Gli italiani sono abituati ad accettare qualunque cosa, abituati a sbraitare per poi adeguarsi, ma sono abituati anche a emigrare. Chi può (e anche chi non potrebbe), cervello o meno, fa le valigie e va altrove; soprattutto le due fasce più colpite dallo psicotico sistema Italia e cioè chi ha qualifiche e chi non ne ha.

Così se per i panettieri oggi è difficile trovare un italiano disposto a lavorare sei notti su sette per 1400€, tra non molto sarà una missione impossibile. A quel punto, gli imprenditori potranno fare caroselli in tv, editorialisti e politici potranno dare fondo a tutto il repertorio di satira su chi piange miseria ma “non accetta qualunque cosa” ma se ad essere competitivi non saranno anche i salari proposti, per non chiudere il lavoro dovranno farlo gli imprenditori stessi. 

D’altronde non prendiamoci in giro: l’Italia è in crisi almeno da un paio di generazioni e trovare lavoro è stata sempre una lotteria. La crisi, nel nostro Paese, poi, è la condizione strutturale di una nazione occidentale benestante costruita su disuguaglianze sudamericane e votata al darwinismo sociale; quello italiano, insomma, non è un malanno passeggero.

Oggi partire per destinazioni vicine (e lontane) è semplice ed economico come non lo è mai stato e benché stabilirsi in nord Europa, meta più gettonata da chi parte, non sia una passeggiata ma un investimento a lungo termine, le migliaia di gruppi di “italiani a…” (aggiungere un Paese a caso, tanto siamo ovunque) testimoniano in quanti abbiano già fatto o stiano pensando di fare un passo verso la terza via tra accettare un ricatto e “passare una vita in vacanza”.

La rete della vecchia emigrazione, diventata più fragile con il boom economico degli anni 60, è stata rimpiazzata nell’ultimo decennio da una rete di nuova generazione, quella digitale, che ha contribuito ovunque a costruire delle economie più o meno grandi che vivono sul nuovo esodo: fuori dai confini nazionali è un flusso continuo di ristoratori, camerieri, pizzaioli, medici, psicologi, elettricisti, muratori, commercialisti, importatori, affitta-camere, italiani che lavorano – prettamente – con connazionali di nuova emigrazione. Questi sistemi economici paralleli a quelli delle nazioni ospitanti, lavorano con (e spesso sfruttano) italiani ma sono un trampolino di lancio per molti appena arrivati. E consentono di iniziare subito una nuova vita parlando giusto qualche parola di inglese.
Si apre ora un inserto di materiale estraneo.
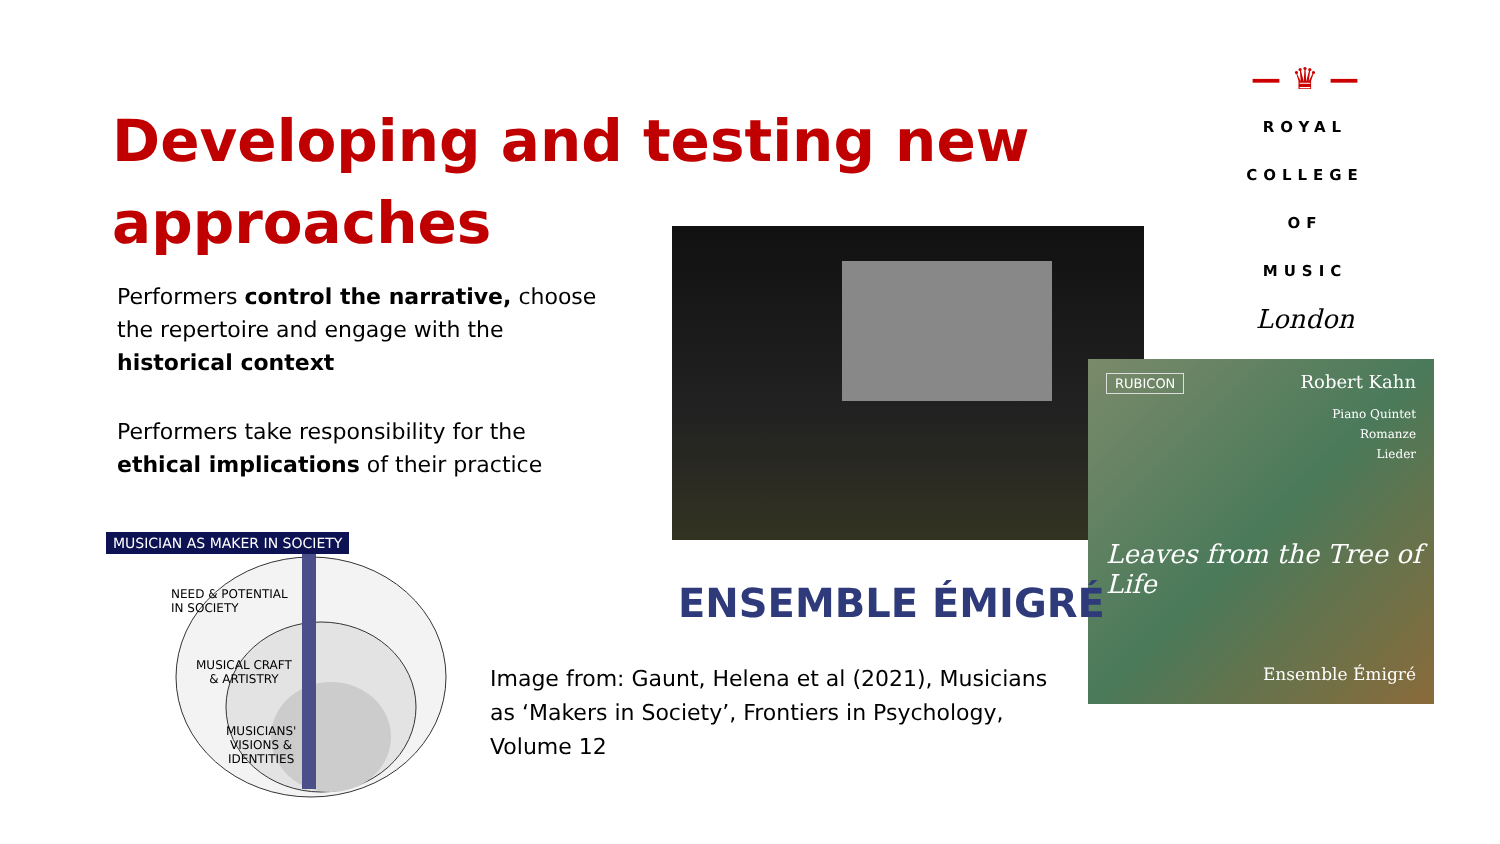Developing and testing new
approaches
Performers control the narrative, choose the repertoire and engage with the historical context
Performers take responsibility for the ethical implications of their practice
— ♛ —
ROYAL
COLLEGE
OF MUSIC
London
RUBICON Robert Kahn
Piano Quintet
Romanze
Lieder
Leaves from the Tree of Life
Ensemble Émigré
ENSEMBLE ÉMIGRÉ
Image from: Gaunt, Helena et al (2021), Musicians as ‘Makers in Society’, Frontiers in Psychology, Volume 12
MUSICIAN AS MAKER IN SOCIETY
NEED & POTENTIAL
IN SOCIETY
MUSICAL CRAFT
& ARTISTRY
MUSICIANS'
VISIONS &
IDENTITIES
Ecco, tra il grottesco calvinismo all’amatriciana di chi punta il dito contro i “choosy” e i commenti sprezzanti nei confronti dei giovani che “preferiscono andare in discoteca piuttosto che lavorare nel weekend” (io sto dalla loro parte: andare in discoteca come forma di “sciopero anti-sfruttamento”) ci sono tante opzioni quante destinazioni alternative all’Italia offre il mondo. E ringraziando il cielo, l’alta mobilità – quella che neghiamo ai poveracci che bussano alla nostra porta meridionale – non è più solo roba da ricchi.
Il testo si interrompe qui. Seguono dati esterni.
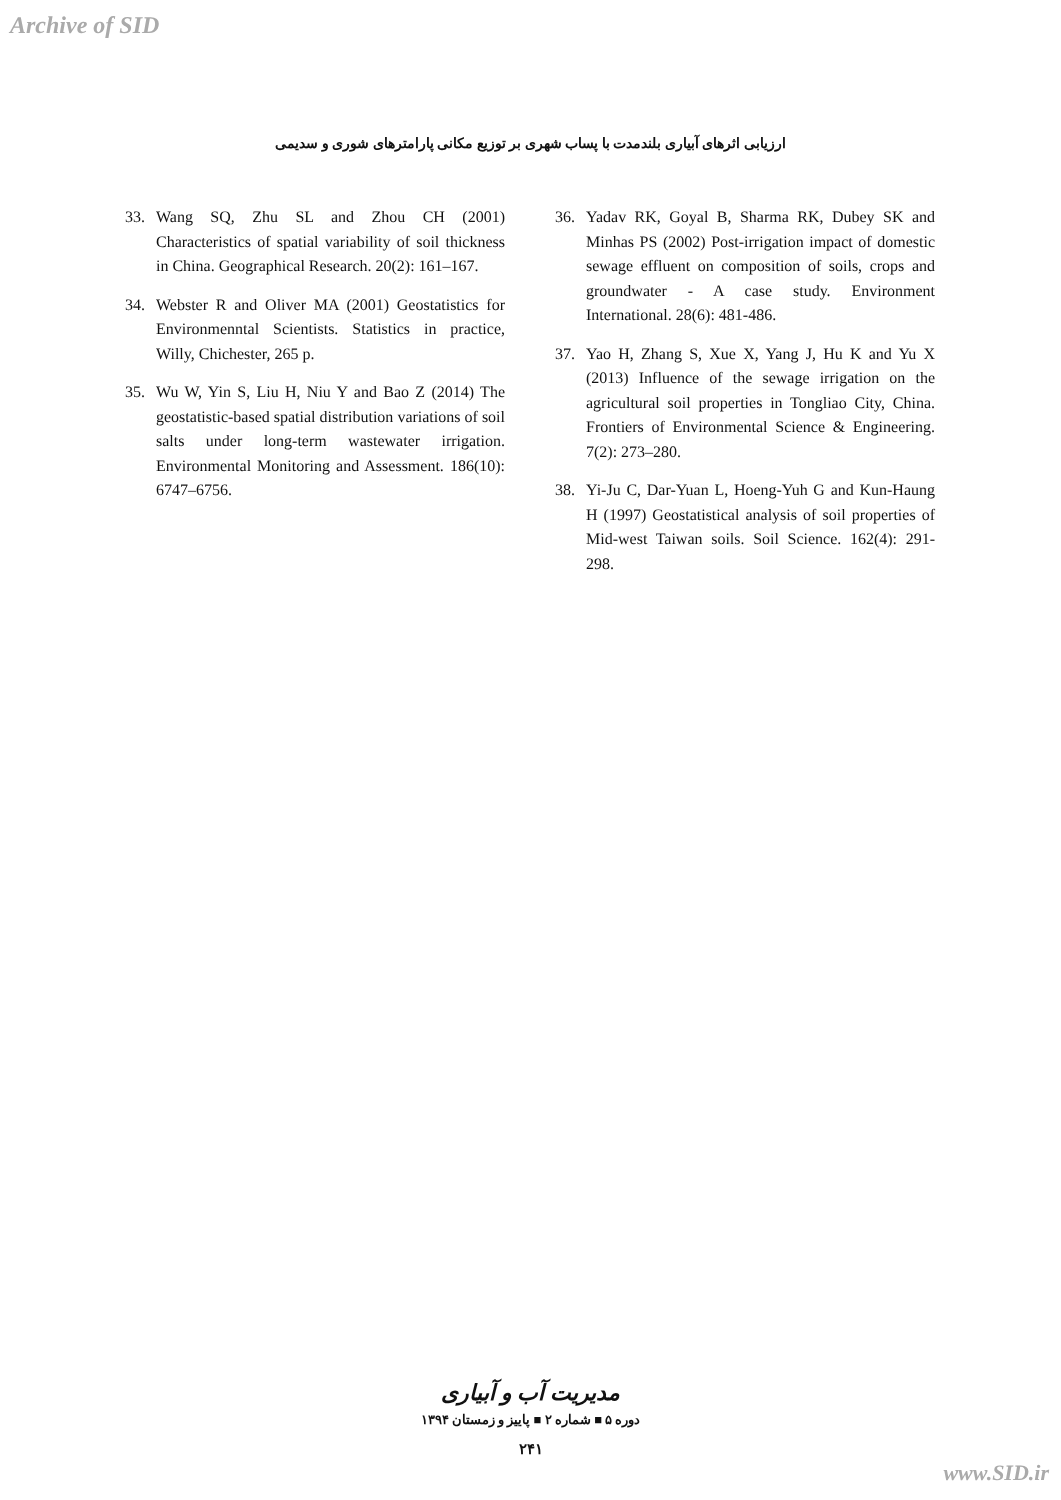Archive of SID
ارزیابی اثرهای آبیاری بلندمدت با پساب شهری بر توزیع مکانی پارامترهای شوری و سدیمی
33. Wang SQ, Zhu SL and Zhou CH (2001) Characteristics of spatial variability of soil thickness in China. Geographical Research. 20(2): 161–167.
34. Webster R and Oliver MA (2001) Geostatistics for Environmenntal Scientists. Statistics in practice, Willy, Chichester, 265 p.
35. Wu W, Yin S, Liu H, Niu Y and Bao Z (2014) The geostatistic-based spatial distribution variations of soil salts under long-term wastewater irrigation. Environmental Monitoring and Assessment. 186(10): 6747–6756.
36. Yadav RK, Goyal B, Sharma RK, Dubey SK and Minhas PS (2002) Post-irrigation impact of domestic sewage effluent on composition of soils, crops and groundwater - A case study. Environment International. 28(6): 481-486.
37. Yao H, Zhang S, Xue X, Yang J, Hu K and Yu X (2013) Influence of the sewage irrigation on the agricultural soil properties in Tongliao City, China. Frontiers of Environmental Science & Engineering. 7(2): 273–280.
38. Yi-Ju C, Dar-Yuan L, Hoeng-Yuh G and Kun-Haung H (1997) Geostatistical analysis of soil properties of Mid-west Taiwan soils. Soil Science. 162(4): 291-298.
مدیریت آب و آبیاری
دوره ۵ ■ شماره ۲ ■ پاییز و زمستان ۱۳۹۴
۲۴۱
www.SID.ir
A chi rifiuta i ricatti e va via dovrebbero fare un monumento: il dumping salariale si combatte dicendo no e rifiutando di lavorare per una ciotola di riso, non costruendo improbabili narrazioni sulla necessità di “lacrime e sangue” anche se i sacrifici vengono imposti solo a chi non ha alternative. Chi dice “no” salva anche l’Italia da se stessa e dal suo egoismo, altrimenti – tra non molto – al sistema produttivo del nostro Paese non resterà che sperare nella chiusura delle frontiere. Ma in uscita agli italiani.